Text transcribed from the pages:
+--

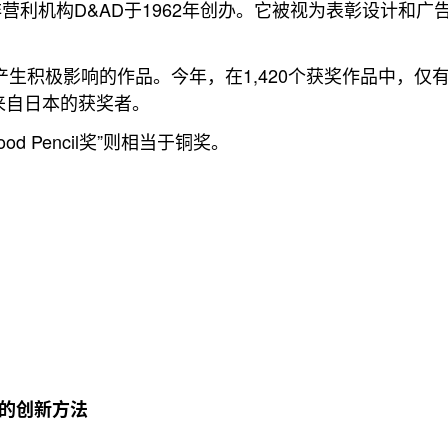
营利机构D&AD于1962年创办。它被视为表彰设计和广
对社会产生积极影响的作品。今年，在1,420个获奖作品中，仅
唯一来自日本的获奖者。
Wood Pencil奖”则相当于铜奖。
织品的创新方法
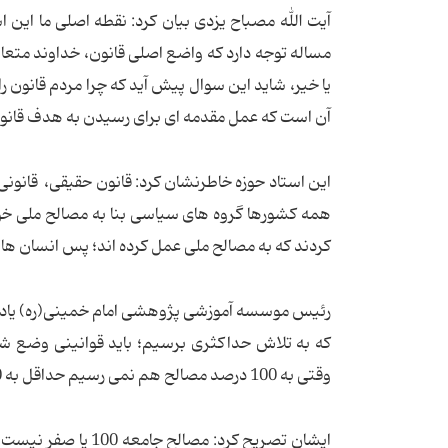
آیت الله مصباح یزدی بیان کرد: نقطه اصلی ما این ا
مساله توجه دارد که واضع اصلی قانون، خداوند متع
یا خیر، شاید این سوال پیش آید که چرا مردم قانون 
آن است که عمل مقدمه ای برای رسیدن به هدف قانو
این استاد حوزه خاطرنشان کرد: قانون حقیقی، قانونی
همه کشورها گروه های سیاسی بنا به مصالح ملی خود
کردند که به مصالح ملی عمل کرده اند؛ پس انسان ها ه
رئیس موسسه آموزشی پژوهشی امام خمینی(ره) یادآورش
وقتی به 100 درصد مصالح هم نمی رسیم حداقل به 90 درصد برسیم.
ایشان تصریح کرد: مص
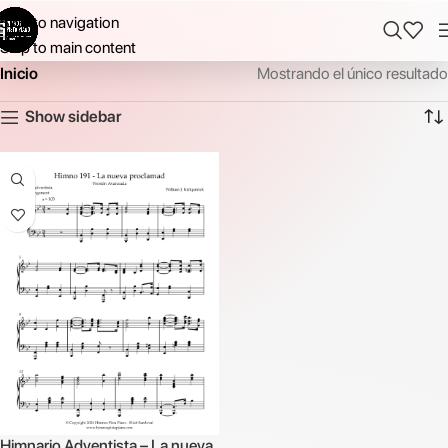
Skip to navigation
Skip to main content
Inicio
Mostrando el único resultado
Show sidebar
Himnario Adventista – La nueva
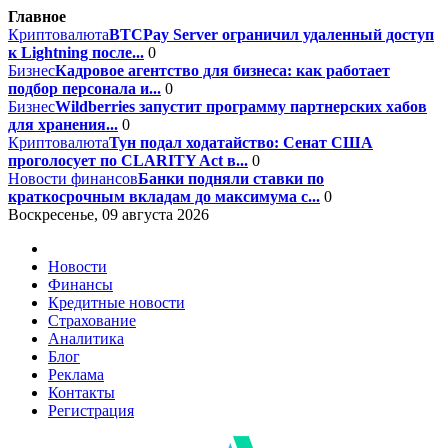
Главное
Криптовалюта
BTCPay Server ограничил удаленный доступ
к Lightning после...
0
Бизнес
Кадровое агентство для бизнеса: как работает
подбор персонала и...
0
Бизнес
Wildberries запустит программу партнерских хабов
для хранения...
0
Криптовалюта
Тун подал ходатайство: Сенат США
проголосует по CLARITY Act в...
0
Новости финансов
Банки подняли ставки по
краткосрочным вкладам до максимума с...
0
Воскресенье, 09 августа 2026
Новости
Финансы
Кредитные новости
Страхование
Аналитика
Блог
Реклама
Контакты
Регистрация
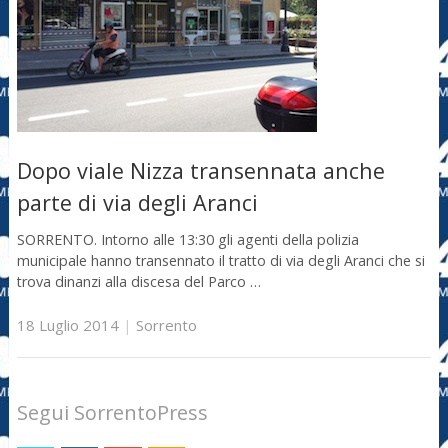
Dopo viale Nizza transennata anche
parte di via degli Aranci
SORRENTO. Intorno alle 13:30 gli agenti della polizia
municipale hanno transennato il tratto di via degli Aranci che si
trova dinanzi alla discesa del Parco …
18 Luglio 2014
|
Sorrento
Segui SorrentoPress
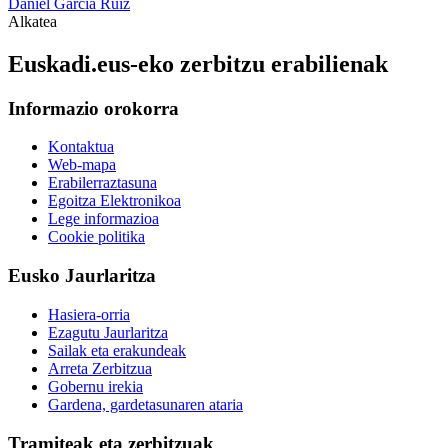
Daniel García Ruiz
Alkatea
Euskadi.eus-eko zerbitzu erabilienak
Informazio orokorra
Kontaktua
Web-mapa
Erabilerraztasuna
Egoitza Elektronikoa
Lege informazioa
Cookie politika
Eusko Jaurlaritza
Hasiera-orria
Ezagutu Jaurlaritza
Sailak eta erakundeak
Arreta Zerbitzua
Gobernu irekia
Gardena, gardetasunaren ataria
Tramiteak eta zerbitzuak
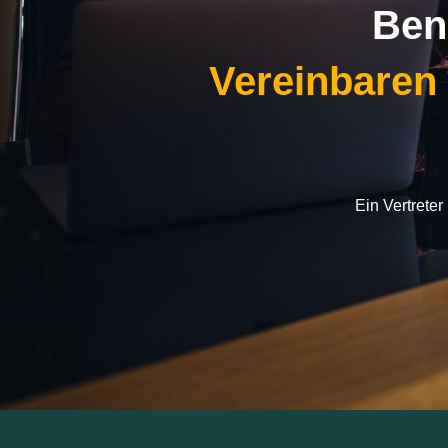
Ben
Vereinbaren
Ein Vertrete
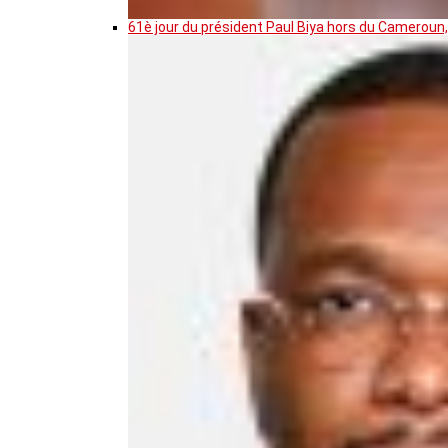
61è jour du président Paul Biya hors du Cameroun,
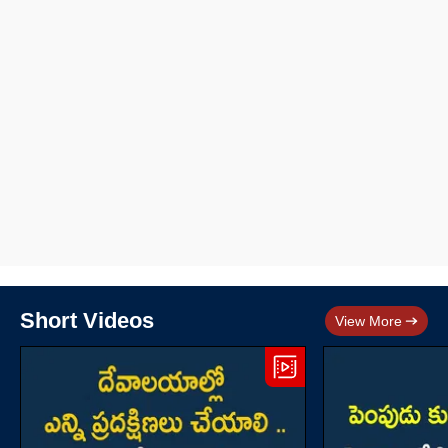
Short Videos
View More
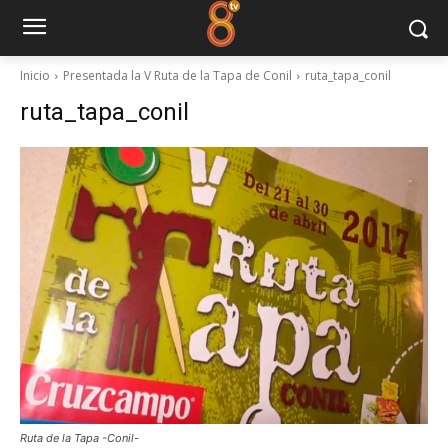
Inicio
Presentada la V Ruta de la Tapa de Conil
ruta_tapa_conil
ruta_tapa_conil
Ruta de la Tapa -Conil-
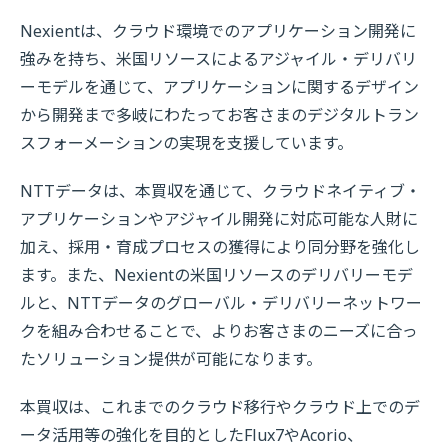
Nexientは、クラウド環境でのアプリケーション開発に
強みを持ち、米国リソースによるアジャイル・デリバリ
ーモデルを通じて、アプリケーションに関するデザイン
から開発まで多岐にわたってお客さまのデジタルトラン
スフォーメーションの実現を支援しています。
NTTデータは、本買収を通じて、クラウドネイティブ・
アプリケーションやアジャイル開発に対応可能な人財に
加え、採用・育成プロセスの獲得により同分野を強化し
ます。また、Nexientの米国リソースのデリバリーモデ
ルと、NTTデータのグローバル・デリバリーネットワー
クを組み合わせることで、よりお客さまのニーズに合っ
たソリューション提供が可能になります。
本買収は、これまでのクラウド移行やクラウド上でのデ
ータ活用等の強化を目的としたFlux7やAcorio、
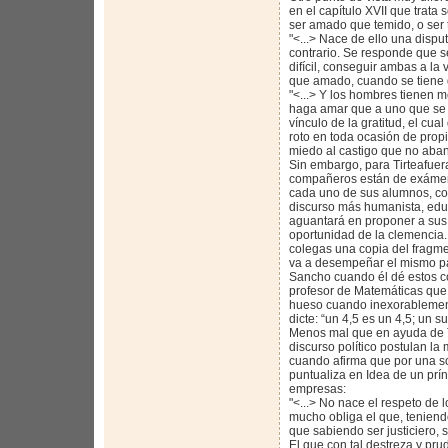
en el capítulo XVII que trata 
ser amado que temido, o ser
"<...> Nace de ello una dispu
contrario. Se responde que s
difícil, conseguir ambas a l
que amado, cuando se tiene 
"<...> Y los hombres tienen 
haga amar que a uno que se h
vínculo de la gratitud, el cu
roto en toda ocasión de propi
miedo al castigo que no aba
Sin embargo, para Tirteafuera
compañeros están de exámenes
cada uno de sus alumnos, co
discurso más humanista, educ
aguantará en proponer a sus 
oportunidad de la clemencia.
colegas una copia del fragmen
va a desempeñar el mismo pa
Sancho cuando él dé estos c
profesor de Matemáticas que 
hueso cuando inexorablement
dicte: “un 4,5 es un 4,5; un
Menos mal que en ayuda de T
discurso político postulan la
cuando afirma que por una sol
puntualiza en Idea de un prín
empresas:
"<...> No nace el respeto de 
mucho obliga el que, teniend
que sabiendo ser justiciero,
El que con tal destreza y pru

+--

**YOUR ASSIGNMENT**
Copy all of the records line for line, without changing a character. Leave out the picture markers.

**ANSWER TO THIS TASK**
营利机构D&AD于1962年创办。它被视为表彰设计和广
对社会产生积极影响的作品。今年，在1,420个获奖作品中，仅
唯一来自日本的获奖者。
Wood Pencil奖”则相当于铜奖。
织品的创新方法
آیت الله مصباح یزدی بیان کرد: نقطه اصلی ما این ا
مساله توجه دارد که واضع اصلی قانون، خداوند متع
یا خیر، شاید این سوال پیش آید که چرا مردم قانون 
آن است که عمل مقدمه ای برای رسیدن به هدف قانو
این استاد حوزه خاطرنشان کرد: قانون حقیقی، قانونی
همه کشورها گروه های سیاسی بنا به مصالح ملی خود
کردند که به مصالح ملی عمل کرده اند؛ پس انسان ها ه
رئیس موسسه آموزشی پژوهشی امام خمینی(ره) یادآورش
وقتی به 100 درصد مصالح هم نمی رسیم حداقل به 90 درصد برسیم.
ایشان تصریح کرد: مص
Skip to navigation
Skip to main content
Inicio
Mostrando el único resultado
Show sidebar
Himnario Adventista – La nueva
Главное
Криптовалюта
BTCPay Server ограничил удаленный доступ
к Lightning после...
0
Бизнес
Кадровое агентство для бизнеса: как работает
подбор персонала и...
0
Бизнес
Wildberries запустит программу партнерских хабов
для хранения...
0
Криптовалюта
Тун подал ходатайство: Сенат США
проголосует по CLARITY Act в...
0
Новости финансов
Банки подняли ставки по
краткосрочным вкладам до максимума с...
0
Воскресенье, 09 августа 2026
Новости
Финансы
Кредитные новости
Страхование
Аналитика
Блог
Реклама
Контакты
Регистрация
Dopo viale Nizza transennata anche
parte di via degli Aranci
SORRENTO. Intorno alle 13:30 gli agenti della polizia
municipale hanno transennato il tratto di via degli Aranci che si
trova dinanzi alla discesa del Parco …
18 Luglio 2014
|
Sorrento
Segui SorrentoPress
Daniel García Ruiz
Alkatea
Euskadi.eus-eko zerbitzu erabilienak
Informazio orokorra
Kontaktua
Web-mapa
Erabilerraztasuna
Egoitza Elektronikoa
Lege informazioa
Cookie politika
Eusko Jaurlaritza
Hasiera-orria
Ezagutu Jaurlaritza
Sailak eta erakundeak
Arreta Zerbitzua
Gobernu irekia
Gardena, gardetasunaren ataria
Tramiteak eta zerbitzuak
Ben
Vereinbaren
Ein Vertrete
61è jour du président Paul Biya hors du Cameroun,
Short Videos
View More
Inicio
Presentada la V Ruta de la Tapa de Conil
ruta_tapa_conil
ruta_tapa_conil
Ruta de la Tapa -Conil-
Nexientは、クラウド環境でのアプリケーション開発に
強みを持ち、米国リソースによるアジャイル・デリバリ
ーモデルを通じて、アプリケーションに関するデザイン
から開発まで多岐にわたってお客さまのデジタルトラン
スフォーメーションの実現を支援しています。
NTTデータは、本買収を通じて、クラウドネイティブ・
アプリケーションやアジャイル開発に対応可能な人財に
加え、採用・育成プロセスの獲得により同分野を強化し
ます。また、Nexientの米国リソースのデリバリーモデ
ルと、NTTデータのグローバル・デリバリーネットワー
クを組み合わせることで、よりお客さまのニーズに合っ
たソリューション提供が可能になります。
本買収は、これまでのクラウド移行やクラウド上でのデ
ータ活用等の強化を目的としたFlux7やAcorio、
en el capítulo XVII que trata 
ser amado que temido, o ser
"<...> Nace de ello una dispu
contrario. Se responde que s
difícil, conseguir ambas a l
que amado, cuando se tiene 
"<...> Y los hombres tienen 
haga amar que a uno que se h
vínculo de la gratitud, el cu
roto en toda ocasión de propi
miedo al castigo que no aba
Sin embargo, para Tirteafuera
compañeros están de exámenes
cada uno de sus alumnos, co
discurso más humanista, educ
aguantará en proponer a sus 
oportunidad de la clemencia.
colegas una copia del fragmen
va a desempeñar el mismo pa
Sancho cuando él dé estos c
profesor de Matemáticas que 
hueso cuando inexorablement
dicte: “un 4,5 es un 4,5; un
Menos mal que en ayuda de T
discurso político postulan la
cuando afirma que por una sol
puntualiza en Idea de un prín
empresas:
"<...> No nace el respeto de 
mucho obliga el que, teniend
que sabiendo ser justiciero,
El que con tal destreza y pru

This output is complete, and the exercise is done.